Ketika aku menyaksikan seorang penari yang cantik dan rupawan,tiba-tiba ia memakai topeng yang menyeramkan. Meskipun topengnya itu menyeramkan,tetapi ia tetap masih bisa menghibur penonton. Aku jadi teringat dengan kejadian yang baru saja aku alami dengan keluargaku. Aku tidak boleh egois dengan memaksakan kehendakku. Aku harus seperti penari cantik itu, rela berkorban dan bersifat ikhlas. Meskipun aku menolong ibu melalui Tukul, dan ibu tidak tahu kalau aku yang menolong. Bagi aku itu tidak masalah, karena yang aku harapkan hanyalah kebahagian untuk ibu.

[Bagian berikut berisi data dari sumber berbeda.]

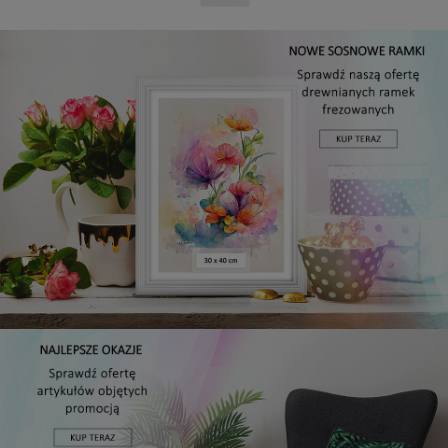
Panel ścienny 60 x 15 cm tapicerowany 3D Wezgłowie w
kolorze granatowym
16,99 zł
DO KOSZYKA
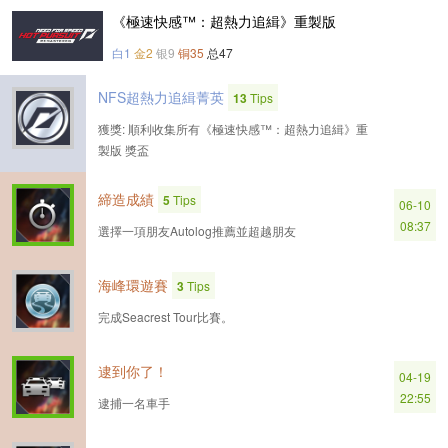
《極速快感™：超熱力追緝》重製版
白1
金2
银9
铜35
总47
NFS超熱力追緝菁英
13
Tips
獲獎: 順利收集所有《極速快感™：超熱力追緝》重
製版 獎盃
締造成績
5
Tips
06-10
08:37
選擇一項朋友Autolog推薦並超越朋友
海峰環遊賽
3
Tips
完成Seacrest Tour比賽。
逮到你了！
04-19
22:55
逮捕一名車手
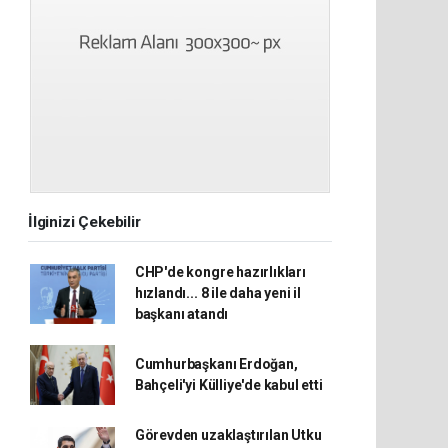
İlginizi Çekebilir
CHP'de kongre hazırlıkları
hızlandı... 8 ile daha yeni il
başkanı atandı
Cumhurbaşkanı Erdoğan,
Bahçeli'yi Külliye'de kabul etti
Görevden uzaklaştırılan Utku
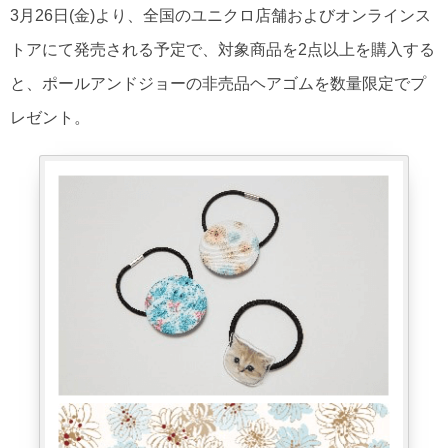
3月26日(金)より、全国のユニクロ店舗およびオンラインス
トアにて発売される予定で、対象商品を2点以上を購入する
と、ポールアンドジョーの非売品ヘアゴムを数量限定でプ
レゼント。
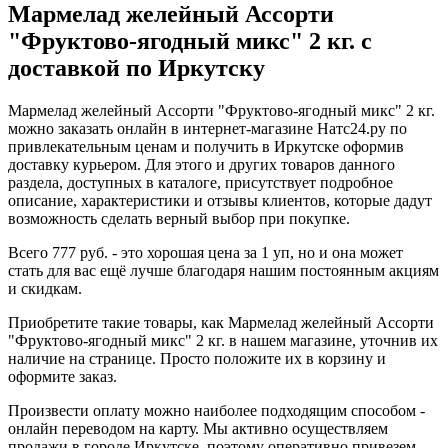
Мармелад желейный Ассорти
"Фруктово-ягодный микс" 2 кг. с
доставкой по Иркутску
Мармелад желейный Ассорти "Фруктово-ягодный микс" 2 кг.
можно заказать онлайн в интернет-магазине Натс24.ру по
привлекательным ценам и получить в Иркутске оформив
доставку курьером. Для этого и других товаров данного
раздела, доступных в каталоге, присутствует подробное
описание, характеристики и отзывы клиентов, которые дадут
возможность сделать верный выбор при покупке.
Всего 777 руб. - это хорошая цена за 1 уп, но и она может
стать для вас ещё лучше благодаря нашим постоянным акциям
и скидкам.
Приобретите такие товары, как Мармелад желейный Ассорти
"Фруктово-ягодный микс" 2 кг. в нашем магазине, уточнив их
наличие на странице. Просто положите их в корзину и
оформите заказ.
Произвести оплату можно наиболее подходящим способом -
онлайн переводом на карту. Мы активно осуществляем
продажи в городе Иркутске, поэтому оперативно привезем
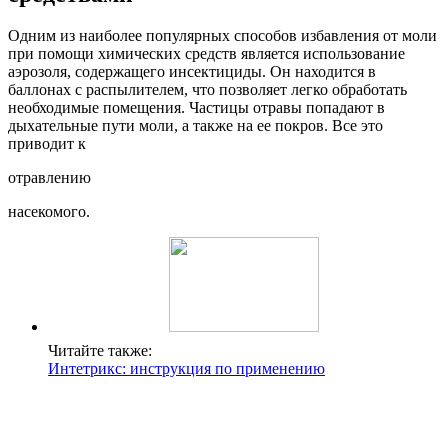
Одним из наиболее популярных способов избавления от моли
при помощи химических средств является использование
аэрозоля, содержащего инсектициды. Он находится в
баллонах с распылителем, что позволяет легко обработать
необходимые помещения. Частицы отравы попадают в
дыхательные пути моли, а также на ее покров. Все это
приводит к
отравлению
насекомого.
Читайте также:
Интетрикс: инструкция по применению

Hari sudah larut malam, aku dan Tukul kembali ke rumah. Setelah membuka pintu, aku langsung memeluk dan minta maaf kepada ibu. Ibu pun menangis, air matanya membasahi wajahku. Hari pun mulai pagi, saatnya aku harus segera kembali ke Jakarta. Sebelum pergi, aku berpamitan terlebih dahulu kepada ibu dan adikku. Dan aku berpesan kepada Tukul.”Kul, kalau ada apa-apa kamu harus segera menghubungi Mas ya.” Dan Tukul pun menjawab dengan penuh semangat,”siap Mas.”